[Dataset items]

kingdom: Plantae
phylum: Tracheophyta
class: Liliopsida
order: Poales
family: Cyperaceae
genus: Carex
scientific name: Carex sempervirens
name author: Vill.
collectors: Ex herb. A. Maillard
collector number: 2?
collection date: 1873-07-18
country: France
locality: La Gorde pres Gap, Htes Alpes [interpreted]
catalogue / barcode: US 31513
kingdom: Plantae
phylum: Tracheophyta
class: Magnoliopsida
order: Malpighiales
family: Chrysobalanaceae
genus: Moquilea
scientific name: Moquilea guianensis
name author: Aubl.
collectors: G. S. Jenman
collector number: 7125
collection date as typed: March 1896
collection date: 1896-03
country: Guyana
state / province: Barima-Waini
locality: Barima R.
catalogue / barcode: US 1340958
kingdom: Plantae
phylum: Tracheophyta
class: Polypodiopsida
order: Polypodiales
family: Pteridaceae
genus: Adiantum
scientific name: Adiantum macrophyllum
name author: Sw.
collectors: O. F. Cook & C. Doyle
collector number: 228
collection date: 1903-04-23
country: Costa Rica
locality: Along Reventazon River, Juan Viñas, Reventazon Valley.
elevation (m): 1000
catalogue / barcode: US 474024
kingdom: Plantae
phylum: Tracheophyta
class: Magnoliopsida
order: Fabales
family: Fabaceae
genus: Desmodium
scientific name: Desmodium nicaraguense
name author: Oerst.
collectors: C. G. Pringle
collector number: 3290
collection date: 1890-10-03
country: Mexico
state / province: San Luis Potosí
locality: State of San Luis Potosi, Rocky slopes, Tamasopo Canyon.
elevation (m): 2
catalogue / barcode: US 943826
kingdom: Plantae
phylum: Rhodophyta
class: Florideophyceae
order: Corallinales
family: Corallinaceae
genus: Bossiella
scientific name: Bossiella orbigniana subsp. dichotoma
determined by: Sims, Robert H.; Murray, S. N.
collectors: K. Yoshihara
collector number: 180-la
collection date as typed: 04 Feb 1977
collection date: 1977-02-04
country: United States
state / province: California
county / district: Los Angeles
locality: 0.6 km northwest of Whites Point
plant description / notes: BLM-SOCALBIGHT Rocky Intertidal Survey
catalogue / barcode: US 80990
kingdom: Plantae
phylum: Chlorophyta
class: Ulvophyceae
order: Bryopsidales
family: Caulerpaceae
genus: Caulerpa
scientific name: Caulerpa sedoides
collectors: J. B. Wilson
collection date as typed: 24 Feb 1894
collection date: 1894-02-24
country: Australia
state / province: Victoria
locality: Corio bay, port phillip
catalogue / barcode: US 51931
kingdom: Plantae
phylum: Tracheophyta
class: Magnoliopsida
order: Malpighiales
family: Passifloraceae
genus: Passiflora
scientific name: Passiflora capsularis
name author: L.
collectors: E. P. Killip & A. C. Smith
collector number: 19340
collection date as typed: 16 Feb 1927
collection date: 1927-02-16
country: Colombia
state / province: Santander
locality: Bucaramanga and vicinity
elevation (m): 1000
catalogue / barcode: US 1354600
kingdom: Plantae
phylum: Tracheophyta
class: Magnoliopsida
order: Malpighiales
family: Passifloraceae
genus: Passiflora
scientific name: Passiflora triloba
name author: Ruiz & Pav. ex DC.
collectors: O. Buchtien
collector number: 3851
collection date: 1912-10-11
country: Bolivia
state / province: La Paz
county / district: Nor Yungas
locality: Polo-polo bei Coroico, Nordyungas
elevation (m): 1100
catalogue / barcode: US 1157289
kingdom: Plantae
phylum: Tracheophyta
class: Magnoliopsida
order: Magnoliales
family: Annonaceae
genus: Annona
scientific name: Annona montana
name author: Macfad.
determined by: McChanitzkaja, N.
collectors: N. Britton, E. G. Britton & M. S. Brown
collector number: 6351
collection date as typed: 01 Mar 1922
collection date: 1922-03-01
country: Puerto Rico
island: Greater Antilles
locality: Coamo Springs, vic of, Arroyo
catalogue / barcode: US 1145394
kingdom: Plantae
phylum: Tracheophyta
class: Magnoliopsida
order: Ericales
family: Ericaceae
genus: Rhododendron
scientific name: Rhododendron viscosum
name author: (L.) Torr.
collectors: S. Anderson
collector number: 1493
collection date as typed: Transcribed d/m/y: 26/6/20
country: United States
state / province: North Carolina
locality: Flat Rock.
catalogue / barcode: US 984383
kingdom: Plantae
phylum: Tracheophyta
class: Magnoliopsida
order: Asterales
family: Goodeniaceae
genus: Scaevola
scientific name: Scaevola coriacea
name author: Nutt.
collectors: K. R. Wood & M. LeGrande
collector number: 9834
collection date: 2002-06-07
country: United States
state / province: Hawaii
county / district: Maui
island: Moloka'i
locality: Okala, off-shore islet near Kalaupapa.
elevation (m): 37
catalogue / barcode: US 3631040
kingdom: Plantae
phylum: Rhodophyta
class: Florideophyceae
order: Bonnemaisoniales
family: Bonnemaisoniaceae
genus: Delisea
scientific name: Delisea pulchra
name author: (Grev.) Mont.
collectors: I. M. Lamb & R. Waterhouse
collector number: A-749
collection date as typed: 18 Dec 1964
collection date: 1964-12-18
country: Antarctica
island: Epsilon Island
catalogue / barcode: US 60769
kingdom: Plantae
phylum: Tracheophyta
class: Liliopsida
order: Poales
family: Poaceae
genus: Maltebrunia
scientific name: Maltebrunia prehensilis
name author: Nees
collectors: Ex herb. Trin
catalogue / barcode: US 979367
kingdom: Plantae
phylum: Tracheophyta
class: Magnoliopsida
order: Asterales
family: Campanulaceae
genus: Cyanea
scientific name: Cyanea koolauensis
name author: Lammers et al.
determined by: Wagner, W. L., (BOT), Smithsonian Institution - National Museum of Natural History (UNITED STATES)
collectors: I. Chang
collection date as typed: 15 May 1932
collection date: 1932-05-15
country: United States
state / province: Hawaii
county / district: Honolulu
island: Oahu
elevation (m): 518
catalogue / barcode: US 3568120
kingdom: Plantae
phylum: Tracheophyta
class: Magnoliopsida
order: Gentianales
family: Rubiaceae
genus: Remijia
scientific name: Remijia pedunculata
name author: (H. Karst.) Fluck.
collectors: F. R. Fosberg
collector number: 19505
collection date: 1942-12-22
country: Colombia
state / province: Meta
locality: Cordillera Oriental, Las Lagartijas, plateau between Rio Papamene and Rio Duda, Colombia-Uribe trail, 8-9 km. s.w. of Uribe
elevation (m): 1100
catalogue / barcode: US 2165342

### EXERCISE
Substitute "collection number" for "collector number" everywhere it appears in the data above, and reproduce everything else unchanged.

### REPLY
kingdom: Plantae
phylum: Tracheophyta
class: Liliopsida
order: Poales
family: Cyperaceae
genus: Carex
scientific name: Carex sempervirens
name author: Vill.
collectors: Ex herb. A. Maillard
collection number: 2?
collection date: 1873-07-18
country: France
locality: La Gorde pres Gap, Htes Alpes [interpreted]
catalogue / barcode: US 31513
kingdom: Plantae
phylum: Tracheophyta
class: Magnoliopsida
order: Malpighiales
family: Chrysobalanaceae
genus: Moquilea
scientific name: Moquilea guianensis
name author: Aubl.
collectors: G. S. Jenman
collection number: 7125
collection date as typed: March 1896
collection date: 1896-03
country: Guyana
state / province: Barima-Waini
locality: Barima R.
catalogue / barcode: US 1340958
kingdom: Plantae
phylum: Tracheophyta
class: Polypodiopsida
order: Polypodiales
family: Pteridaceae
genus: Adiantum
scientific name: Adiantum macrophyllum
name author: Sw.
collectors: O. F. Cook & C. Doyle
collection number: 228
collection date: 1903-04-23
country: Costa Rica
locality: Along Reventazon River, Juan Viñas, Reventazon Valley.
elevation (m): 1000
catalogue / barcode: US 474024
kingdom: Plantae
phylum: Tracheophyta
class: Magnoliopsida
order: Fabales
family: Fabaceae
genus: Desmodium
scientific name: Desmodium nicaraguense
name author: Oerst.
collectors: C. G. Pringle
collection number: 3290
collection date: 1890-10-03
country: Mexico
state / province: San Luis Potosí
locality: State of San Luis Potosi, Rocky slopes, Tamasopo Canyon.
elevation (m): 2
catalogue / barcode: US 943826
kingdom: Plantae
phylum: Rhodophyta
class: Florideophyceae
order: Corallinales
family: Corallinaceae
genus: Bossiella
scientific name: Bossiella orbigniana subsp. dichotoma
determined by: Sims, Robert H.; Murray, S. N.
collectors: K. Yoshihara
collection number: 180-la
collection date as typed: 04 Feb 1977
collection date: 1977-02-04
country: United States
state / province: California
county / district: Los Angeles
locality: 0.6 km northwest of Whites Point
plant description / notes: BLM-SOCALBIGHT Rocky Intertidal Survey
catalogue / barcode: US 80990
kingdom: Plantae
phylum: Chlorophyta
class: Ulvophyceae
order: Bryopsidales
family: Caulerpaceae
genus: Caulerpa
scientific name: Caulerpa sedoides
collectors: J. B. Wilson
collection date as typed: 24 Feb 1894
collection date: 1894-02-24
country: Australia
state / province: Victoria
locality: Corio bay, port phillip
catalogue / barcode: US 51931
kingdom: Plantae
phylum: Tracheophyta
class: Magnoliopsida
order: Malpighiales
family: Passifloraceae
genus: Passiflora
scientific name: Passiflora capsularis
name author: L.
collectors: E. P. Killip & A. C. Smith
collection number: 19340
collection date as typed: 16 Feb 1927
collection date: 1927-02-16
country: Colombia
state / province: Santander
locality: Bucaramanga and vicinity
elevation (m): 1000
catalogue / barcode: US 1354600
kingdom: Plantae
phylum: Tracheophyta
class: Magnoliopsida
order: Malpighiales
family: Passifloraceae
genus: Passiflora
scientific name: Passiflora triloba
name author: Ruiz & Pav. ex DC.
collectors: O. Buchtien
collection number: 3851
collection date: 1912-10-11
country: Bolivia
state / province: La Paz
county / district: Nor Yungas
locality: Polo-polo bei Coroico, Nordyungas
elevation (m): 1100
catalogue / barcode: US 1157289
kingdom: Plantae
phylum: Tracheophyta
class: Magnoliopsida
order: Magnoliales
family: Annonaceae
genus: Annona
scientific name: Annona montana
name author: Macfad.
determined by: McChanitzkaja, N.
collectors: N. Britton, E. G. Britton & M. S. Brown
collection number: 6351
collection date as typed: 01 Mar 1922
collection date: 1922-03-01
country: Puerto Rico
island: Greater Antilles
locality: Coamo Springs, vic of, Arroyo
catalogue / barcode: US 1145394
kingdom: Plantae
phylum: Tracheophyta
class: Magnoliopsida
order: Ericales
family: Ericaceae
genus: Rhododendron
scientific name: Rhododendron viscosum
name author: (L.) Torr.
collectors: S. Anderson
collection number: 1493
collection date as typed: Transcribed d/m/y: 26/6/20
country: United States
state / province: North Carolina
locality: Flat Rock.
catalogue / barcode: US 984383
kingdom: Plantae
phylum: Tracheophyta
class: Magnoliopsida
order: Asterales
family: Goodeniaceae
genus: Scaevola
scientific name: Scaevola coriacea
name author: Nutt.
collectors: K. R. Wood & M. LeGrande
collection number: 9834
collection date: 2002-06-07
country: United States
state / province: Hawaii
county / district: Maui
island: Moloka'i
locality: Okala, off-shore islet near Kalaupapa.
elevation (m): 37
catalogue / barcode: US 3631040
kingdom: Plantae
phylum: Rhodophyta
class: Florideophyceae
order: Bonnemaisoniales
family: Bonnemaisoniaceae
genus: Delisea
scientific name: Delisea pulchra
name author: (Grev.) Mont.
collectors: I. M. Lamb & R. Waterhouse
collection number: A-749
collection date as typed: 18 Dec 1964
collection date: 1964-12-18
country: Antarctica
island: Epsilon Island
catalogue / barcode: US 60769
kingdom: Plantae
phylum: Tracheophyta
class: Liliopsida
order: Poales
family: Poaceae
genus: Maltebrunia
scientific name: Maltebrunia prehensilis
name author: Nees
collectors: Ex herb. Trin
catalogue / barcode: US 979367
kingdom: Plantae
phylum: Tracheophyta
class: Magnoliopsida
order: Asterales
family: Campanulaceae
genus: Cyanea
scientific name: Cyanea koolauensis
name author: Lammers et al.
determined by: Wagner, W. L., (BOT), Smithsonian Institution - National Museum of Natural History (UNITED STATES)
collectors: I. Chang
collection date as typed: 15 May 1932
collection date: 1932-05-15
country: United States
state / province: Hawaii
county / district: Honolulu
island: Oahu
elevation (m): 518
catalogue / barcode: US 3568120
kingdom: Plantae
phylum: Tracheophyta
class: Magnoliopsida
order: Gentianales
family: Rubiaceae
genus: Remijia
scientific name: Remijia pedunculata
name author: (H. Karst.) Fluck.
collectors: F. R. Fosberg
collection number: 19505
collection date: 1942-12-22
country: Colombia
state / province: Meta
locality: Cordillera Oriental, Las Lagartijas, plateau between Rio Papamene and Rio Duda, Colombia-Uribe trail, 8-9 km. s.w. of Uribe
elevation (m): 1100
catalogue / barcode: US 2165342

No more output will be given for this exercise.